▶ やること
ウッドデッキの塗料選びについての本文を、全文そのまま繰り返してください。

ウッドデッキを塗装する前に後悔しないための塗料選び

木材を天敵から守る『木材保護塗料』

  • 屋外にあるウッドデッキは常に紫外線や風雨にさらされています。人が歩く場所は摩耗で痛んだり、 紫外線によりグレー変色したりと、何もせず放っておけば劣化は進むばかりです。
  • 「紫外線」や「水」といった木材の天敵から保護してくれる木材保護塗料は必要不可欠。 メンテナンスが不要といわれるハードウッドでも経年変化による退色はおこるので、 より長持ちさせたいなら塗装は効果的です。

ウッドデッキに最適な塗料は『含浸タイプ』

ウッドデッキの塗料としては、大きく分けて「塗膜形成タイプ」と「含浸(浸透)タイプ」があります。 「塗膜形成タイプ」は表面に塗料の膜を作るもので、ペンキやニスなどが該当します。 塗ったばかりの状態では塗膜が水を弾いて一見すると良いのですが、木材の呼吸をふさいでしまいます。
また、塗膜に出来たヒビなどから雨が入り込んだ場合、塗膜があるために乾きにくく、結果的に木材を腐らせてしまう恐れも。
「含浸タイプ」は木材に浸透して保護します。表面に膜を作らないので木材の呼吸を妨げません。
防虫・防腐・防カビ、UVカット等の有効成分が木材内部に浸透し、高い保護力を発揮します。

▶ 提供情報

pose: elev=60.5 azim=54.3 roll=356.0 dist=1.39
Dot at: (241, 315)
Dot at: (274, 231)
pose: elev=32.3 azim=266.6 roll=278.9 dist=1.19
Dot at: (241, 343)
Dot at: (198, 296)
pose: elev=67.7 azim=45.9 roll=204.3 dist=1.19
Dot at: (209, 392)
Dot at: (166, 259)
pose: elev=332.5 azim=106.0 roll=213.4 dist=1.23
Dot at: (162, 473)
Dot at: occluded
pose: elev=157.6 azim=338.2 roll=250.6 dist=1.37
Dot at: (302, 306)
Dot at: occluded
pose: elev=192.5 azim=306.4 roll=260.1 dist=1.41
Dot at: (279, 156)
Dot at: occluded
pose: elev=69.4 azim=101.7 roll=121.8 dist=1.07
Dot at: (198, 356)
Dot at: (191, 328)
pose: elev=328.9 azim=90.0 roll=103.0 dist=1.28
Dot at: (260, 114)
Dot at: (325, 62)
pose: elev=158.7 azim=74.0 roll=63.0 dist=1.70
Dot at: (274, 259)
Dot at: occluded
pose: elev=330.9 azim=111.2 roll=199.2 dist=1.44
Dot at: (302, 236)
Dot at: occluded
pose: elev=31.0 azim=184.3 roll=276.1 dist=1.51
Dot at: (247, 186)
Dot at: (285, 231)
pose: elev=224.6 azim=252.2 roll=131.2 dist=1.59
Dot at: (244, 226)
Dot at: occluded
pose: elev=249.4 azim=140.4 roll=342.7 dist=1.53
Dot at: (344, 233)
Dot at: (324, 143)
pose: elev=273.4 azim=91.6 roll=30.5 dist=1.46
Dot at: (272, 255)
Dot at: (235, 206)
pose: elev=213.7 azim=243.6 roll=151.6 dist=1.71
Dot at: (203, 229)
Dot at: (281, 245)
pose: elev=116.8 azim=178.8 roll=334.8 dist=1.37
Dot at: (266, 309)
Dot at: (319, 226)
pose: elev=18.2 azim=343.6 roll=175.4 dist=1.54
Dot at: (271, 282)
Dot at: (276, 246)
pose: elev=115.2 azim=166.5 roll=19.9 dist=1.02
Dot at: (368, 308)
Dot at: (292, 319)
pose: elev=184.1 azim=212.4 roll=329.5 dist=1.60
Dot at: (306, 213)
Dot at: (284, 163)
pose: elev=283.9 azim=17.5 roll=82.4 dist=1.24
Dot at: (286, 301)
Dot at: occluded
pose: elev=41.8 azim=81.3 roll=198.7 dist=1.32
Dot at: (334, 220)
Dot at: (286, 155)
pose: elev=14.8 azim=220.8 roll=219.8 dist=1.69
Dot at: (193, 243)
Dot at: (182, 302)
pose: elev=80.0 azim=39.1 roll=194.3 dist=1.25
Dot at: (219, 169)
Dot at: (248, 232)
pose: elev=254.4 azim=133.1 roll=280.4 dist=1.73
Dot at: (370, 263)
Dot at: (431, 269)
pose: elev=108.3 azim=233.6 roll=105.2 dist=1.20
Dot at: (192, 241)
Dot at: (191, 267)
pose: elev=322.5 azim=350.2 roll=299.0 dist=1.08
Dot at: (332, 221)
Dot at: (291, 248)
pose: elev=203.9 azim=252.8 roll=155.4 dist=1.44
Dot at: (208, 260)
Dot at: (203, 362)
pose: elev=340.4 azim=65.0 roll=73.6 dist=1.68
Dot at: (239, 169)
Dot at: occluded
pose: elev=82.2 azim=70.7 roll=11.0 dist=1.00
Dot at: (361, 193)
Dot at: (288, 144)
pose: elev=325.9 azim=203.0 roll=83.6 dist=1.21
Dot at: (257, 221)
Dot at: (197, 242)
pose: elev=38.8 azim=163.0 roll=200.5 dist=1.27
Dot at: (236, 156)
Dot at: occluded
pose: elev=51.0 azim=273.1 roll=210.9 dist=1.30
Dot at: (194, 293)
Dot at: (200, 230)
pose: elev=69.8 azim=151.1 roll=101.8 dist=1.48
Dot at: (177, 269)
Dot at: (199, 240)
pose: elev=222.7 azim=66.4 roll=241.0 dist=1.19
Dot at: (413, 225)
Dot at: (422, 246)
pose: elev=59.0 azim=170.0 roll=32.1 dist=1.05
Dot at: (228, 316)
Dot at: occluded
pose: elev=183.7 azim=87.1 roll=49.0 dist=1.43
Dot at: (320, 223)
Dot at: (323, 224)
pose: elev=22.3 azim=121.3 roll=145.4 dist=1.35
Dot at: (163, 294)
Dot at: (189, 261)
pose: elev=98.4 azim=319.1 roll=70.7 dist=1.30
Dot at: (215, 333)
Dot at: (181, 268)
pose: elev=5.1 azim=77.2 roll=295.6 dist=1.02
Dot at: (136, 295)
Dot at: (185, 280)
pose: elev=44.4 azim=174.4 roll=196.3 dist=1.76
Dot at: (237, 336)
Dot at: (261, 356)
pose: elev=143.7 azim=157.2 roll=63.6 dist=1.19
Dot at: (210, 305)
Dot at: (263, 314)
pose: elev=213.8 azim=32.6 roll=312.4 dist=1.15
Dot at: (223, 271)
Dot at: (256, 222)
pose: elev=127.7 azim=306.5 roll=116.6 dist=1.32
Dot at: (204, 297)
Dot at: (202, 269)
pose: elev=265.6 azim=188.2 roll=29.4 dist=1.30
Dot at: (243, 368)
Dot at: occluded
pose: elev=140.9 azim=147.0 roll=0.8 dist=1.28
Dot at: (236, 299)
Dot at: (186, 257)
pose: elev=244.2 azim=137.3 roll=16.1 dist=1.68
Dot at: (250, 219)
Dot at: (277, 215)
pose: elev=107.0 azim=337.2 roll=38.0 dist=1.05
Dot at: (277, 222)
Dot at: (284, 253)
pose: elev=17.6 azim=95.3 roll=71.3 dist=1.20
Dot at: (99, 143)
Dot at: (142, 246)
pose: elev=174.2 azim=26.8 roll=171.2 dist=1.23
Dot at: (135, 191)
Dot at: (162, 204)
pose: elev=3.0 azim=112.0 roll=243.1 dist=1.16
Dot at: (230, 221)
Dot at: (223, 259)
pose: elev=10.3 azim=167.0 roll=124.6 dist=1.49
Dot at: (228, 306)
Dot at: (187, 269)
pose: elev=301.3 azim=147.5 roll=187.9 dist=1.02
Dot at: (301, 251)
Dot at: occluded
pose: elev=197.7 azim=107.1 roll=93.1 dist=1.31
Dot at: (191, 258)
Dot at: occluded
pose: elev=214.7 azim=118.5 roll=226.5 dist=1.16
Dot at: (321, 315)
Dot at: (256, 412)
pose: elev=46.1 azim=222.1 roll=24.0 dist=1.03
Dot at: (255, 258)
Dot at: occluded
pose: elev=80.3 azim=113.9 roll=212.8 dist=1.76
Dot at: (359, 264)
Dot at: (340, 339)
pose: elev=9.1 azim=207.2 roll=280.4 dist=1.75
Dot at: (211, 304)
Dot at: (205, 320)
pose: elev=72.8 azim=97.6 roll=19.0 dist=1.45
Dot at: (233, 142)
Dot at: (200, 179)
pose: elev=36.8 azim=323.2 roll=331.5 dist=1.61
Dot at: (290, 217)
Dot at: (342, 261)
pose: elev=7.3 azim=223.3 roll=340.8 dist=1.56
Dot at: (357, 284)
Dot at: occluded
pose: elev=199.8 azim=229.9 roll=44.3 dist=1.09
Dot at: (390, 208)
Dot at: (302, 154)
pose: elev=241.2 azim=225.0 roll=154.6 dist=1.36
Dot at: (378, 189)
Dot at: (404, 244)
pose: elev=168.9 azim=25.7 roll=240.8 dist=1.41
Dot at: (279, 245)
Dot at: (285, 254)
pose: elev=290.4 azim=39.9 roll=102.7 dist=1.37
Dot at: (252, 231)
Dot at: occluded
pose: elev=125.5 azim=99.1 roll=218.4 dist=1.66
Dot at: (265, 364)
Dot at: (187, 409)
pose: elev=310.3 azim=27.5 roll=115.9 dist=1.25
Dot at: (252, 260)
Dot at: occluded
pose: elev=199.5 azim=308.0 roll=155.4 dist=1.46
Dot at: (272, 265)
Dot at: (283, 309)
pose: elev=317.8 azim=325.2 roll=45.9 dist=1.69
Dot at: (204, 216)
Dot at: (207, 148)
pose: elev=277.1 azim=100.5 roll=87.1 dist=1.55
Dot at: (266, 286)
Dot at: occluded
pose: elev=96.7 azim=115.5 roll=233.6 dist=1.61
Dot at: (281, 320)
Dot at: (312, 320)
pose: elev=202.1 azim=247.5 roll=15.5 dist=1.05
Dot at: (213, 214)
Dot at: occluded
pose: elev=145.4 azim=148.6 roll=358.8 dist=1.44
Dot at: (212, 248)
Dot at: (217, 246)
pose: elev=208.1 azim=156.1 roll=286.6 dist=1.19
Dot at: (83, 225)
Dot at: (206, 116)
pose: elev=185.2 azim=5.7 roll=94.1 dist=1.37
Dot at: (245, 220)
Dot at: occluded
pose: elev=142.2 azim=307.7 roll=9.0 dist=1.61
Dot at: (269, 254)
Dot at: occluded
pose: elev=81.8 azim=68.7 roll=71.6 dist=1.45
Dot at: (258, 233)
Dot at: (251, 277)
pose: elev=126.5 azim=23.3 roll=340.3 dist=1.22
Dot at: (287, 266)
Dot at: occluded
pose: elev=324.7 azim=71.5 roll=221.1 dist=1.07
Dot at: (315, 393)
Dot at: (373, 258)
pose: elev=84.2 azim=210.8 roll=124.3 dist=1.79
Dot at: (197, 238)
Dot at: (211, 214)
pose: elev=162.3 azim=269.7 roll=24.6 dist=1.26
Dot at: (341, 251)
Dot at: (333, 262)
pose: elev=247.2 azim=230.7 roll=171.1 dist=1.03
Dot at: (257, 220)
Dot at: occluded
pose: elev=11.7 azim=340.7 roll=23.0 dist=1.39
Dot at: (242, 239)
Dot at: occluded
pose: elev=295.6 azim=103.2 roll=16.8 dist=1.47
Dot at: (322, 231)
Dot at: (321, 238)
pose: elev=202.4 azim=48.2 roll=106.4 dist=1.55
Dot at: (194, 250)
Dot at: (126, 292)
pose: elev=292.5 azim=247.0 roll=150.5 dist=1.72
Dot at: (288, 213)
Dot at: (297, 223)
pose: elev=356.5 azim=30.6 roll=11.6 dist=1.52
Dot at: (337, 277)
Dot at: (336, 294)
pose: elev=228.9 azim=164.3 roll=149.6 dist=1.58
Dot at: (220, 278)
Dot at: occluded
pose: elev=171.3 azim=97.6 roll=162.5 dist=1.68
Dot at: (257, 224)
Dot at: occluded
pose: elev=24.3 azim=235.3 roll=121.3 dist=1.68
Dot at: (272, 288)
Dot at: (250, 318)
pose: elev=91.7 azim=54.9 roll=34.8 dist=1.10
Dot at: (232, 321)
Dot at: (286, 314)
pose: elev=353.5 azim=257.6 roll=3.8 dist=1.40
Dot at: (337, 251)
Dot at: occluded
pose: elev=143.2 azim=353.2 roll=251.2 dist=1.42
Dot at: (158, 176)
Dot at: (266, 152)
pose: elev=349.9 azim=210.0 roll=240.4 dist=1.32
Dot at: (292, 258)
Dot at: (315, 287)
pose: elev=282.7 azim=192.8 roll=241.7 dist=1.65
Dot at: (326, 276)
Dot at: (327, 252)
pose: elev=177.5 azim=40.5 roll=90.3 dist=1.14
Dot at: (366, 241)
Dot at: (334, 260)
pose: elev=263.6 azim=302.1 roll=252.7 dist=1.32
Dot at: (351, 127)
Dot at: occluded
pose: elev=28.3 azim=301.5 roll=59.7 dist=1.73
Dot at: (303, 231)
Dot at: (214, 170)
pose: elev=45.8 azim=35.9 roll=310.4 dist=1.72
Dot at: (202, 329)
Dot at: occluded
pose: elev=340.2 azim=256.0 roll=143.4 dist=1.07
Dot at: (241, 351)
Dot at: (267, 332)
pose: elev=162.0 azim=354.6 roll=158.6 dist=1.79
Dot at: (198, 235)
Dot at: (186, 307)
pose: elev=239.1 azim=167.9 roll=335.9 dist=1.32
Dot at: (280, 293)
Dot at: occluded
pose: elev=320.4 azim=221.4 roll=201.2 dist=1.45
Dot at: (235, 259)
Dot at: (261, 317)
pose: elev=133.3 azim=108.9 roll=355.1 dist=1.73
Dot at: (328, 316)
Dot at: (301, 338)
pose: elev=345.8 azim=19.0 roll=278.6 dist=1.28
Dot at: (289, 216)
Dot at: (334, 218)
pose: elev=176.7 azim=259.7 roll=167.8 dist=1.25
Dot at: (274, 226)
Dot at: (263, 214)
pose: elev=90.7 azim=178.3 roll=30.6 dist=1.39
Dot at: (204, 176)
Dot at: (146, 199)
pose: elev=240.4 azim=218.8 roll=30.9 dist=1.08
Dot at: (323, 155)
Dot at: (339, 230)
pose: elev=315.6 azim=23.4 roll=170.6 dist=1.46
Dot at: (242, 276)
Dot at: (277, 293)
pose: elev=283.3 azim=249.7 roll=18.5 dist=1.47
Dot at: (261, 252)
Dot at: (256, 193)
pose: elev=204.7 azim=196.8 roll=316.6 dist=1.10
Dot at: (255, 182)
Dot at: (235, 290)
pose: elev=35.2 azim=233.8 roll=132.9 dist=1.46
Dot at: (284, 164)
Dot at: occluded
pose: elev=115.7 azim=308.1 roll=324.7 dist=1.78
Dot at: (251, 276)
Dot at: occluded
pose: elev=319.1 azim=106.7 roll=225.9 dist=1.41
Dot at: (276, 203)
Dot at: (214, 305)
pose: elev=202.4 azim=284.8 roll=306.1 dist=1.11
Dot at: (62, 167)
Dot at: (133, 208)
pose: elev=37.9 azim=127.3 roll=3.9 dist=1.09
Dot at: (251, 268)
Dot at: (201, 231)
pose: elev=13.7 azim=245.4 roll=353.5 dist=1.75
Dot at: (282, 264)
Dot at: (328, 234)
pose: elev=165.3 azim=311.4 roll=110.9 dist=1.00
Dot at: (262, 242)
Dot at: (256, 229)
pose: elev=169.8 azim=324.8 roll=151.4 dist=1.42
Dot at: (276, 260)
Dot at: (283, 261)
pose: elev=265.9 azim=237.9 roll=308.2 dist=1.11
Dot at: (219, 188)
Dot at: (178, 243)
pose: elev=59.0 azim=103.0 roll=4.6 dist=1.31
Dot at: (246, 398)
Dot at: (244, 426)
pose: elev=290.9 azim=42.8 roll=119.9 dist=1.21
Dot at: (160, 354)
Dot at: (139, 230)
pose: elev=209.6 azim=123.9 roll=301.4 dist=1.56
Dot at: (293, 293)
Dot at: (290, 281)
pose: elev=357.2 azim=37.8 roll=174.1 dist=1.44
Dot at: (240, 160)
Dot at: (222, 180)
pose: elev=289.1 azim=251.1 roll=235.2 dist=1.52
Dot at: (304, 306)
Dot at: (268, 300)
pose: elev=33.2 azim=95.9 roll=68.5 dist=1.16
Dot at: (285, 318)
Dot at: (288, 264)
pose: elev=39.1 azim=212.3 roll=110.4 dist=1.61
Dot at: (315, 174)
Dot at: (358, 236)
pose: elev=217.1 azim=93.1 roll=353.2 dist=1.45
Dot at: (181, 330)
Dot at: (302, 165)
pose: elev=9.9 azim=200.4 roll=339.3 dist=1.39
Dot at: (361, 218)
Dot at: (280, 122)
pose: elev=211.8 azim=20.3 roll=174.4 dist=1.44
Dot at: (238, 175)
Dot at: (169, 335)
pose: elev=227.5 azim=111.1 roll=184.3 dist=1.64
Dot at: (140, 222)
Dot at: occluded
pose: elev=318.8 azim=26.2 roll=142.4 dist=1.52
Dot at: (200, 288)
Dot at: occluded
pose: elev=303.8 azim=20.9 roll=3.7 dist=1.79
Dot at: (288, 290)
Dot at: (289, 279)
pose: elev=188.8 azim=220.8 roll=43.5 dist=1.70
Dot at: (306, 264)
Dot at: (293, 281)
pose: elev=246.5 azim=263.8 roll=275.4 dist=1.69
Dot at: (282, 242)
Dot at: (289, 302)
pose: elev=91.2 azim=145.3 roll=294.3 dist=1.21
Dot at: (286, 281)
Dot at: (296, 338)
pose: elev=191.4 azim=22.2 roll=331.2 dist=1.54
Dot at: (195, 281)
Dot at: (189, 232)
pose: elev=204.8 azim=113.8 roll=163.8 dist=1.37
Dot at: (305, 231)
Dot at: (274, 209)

▶ 回答
ウッドデッキを塗装する前に後悔しないための塗料選び

木材を天敵から守る『木材保護塗料』

  • 屋外にあるウッドデッキは常に紫外線や風雨にさらされています。人が歩く場所は摩耗で痛んだり、 紫外線によりグレー変色したりと、何もせず放っておけば劣化は進むばかりです。
  • 「紫外線」や「水」といった木材の天敵から保護してくれる木材保護塗料は必要不可欠。 メンテナンスが不要といわれるハードウッドでも経年変化による退色はおこるので、 より長持ちさせたいなら塗装は効果的です。

ウッドデッキに最適な塗料は『含浸タイプ』

ウッドデッキの塗料としては、大きく分けて「塗膜形成タイプ」と「含浸(浸透)タイプ」があります。 「塗膜形成タイプ」は表面に塗料の膜を作るもので、ペンキやニスなどが該当します。 塗ったばかりの状態では塗膜が水を弾いて一見すると良いのですが、木材の呼吸をふさいでしまいます。
また、塗膜に出来たヒビなどから雨が入り込んだ場合、塗膜があるために乾きにくく、結果的に木材を腐らせてしまう恐れも。
「含浸タイプ」は木材に浸透して保護します。表面に膜を作らないので木材の呼吸を妨げません。
防虫・防腐・防カビ、UVカット等の有効成分が木材内部に浸透し、高い保護力を発揮します。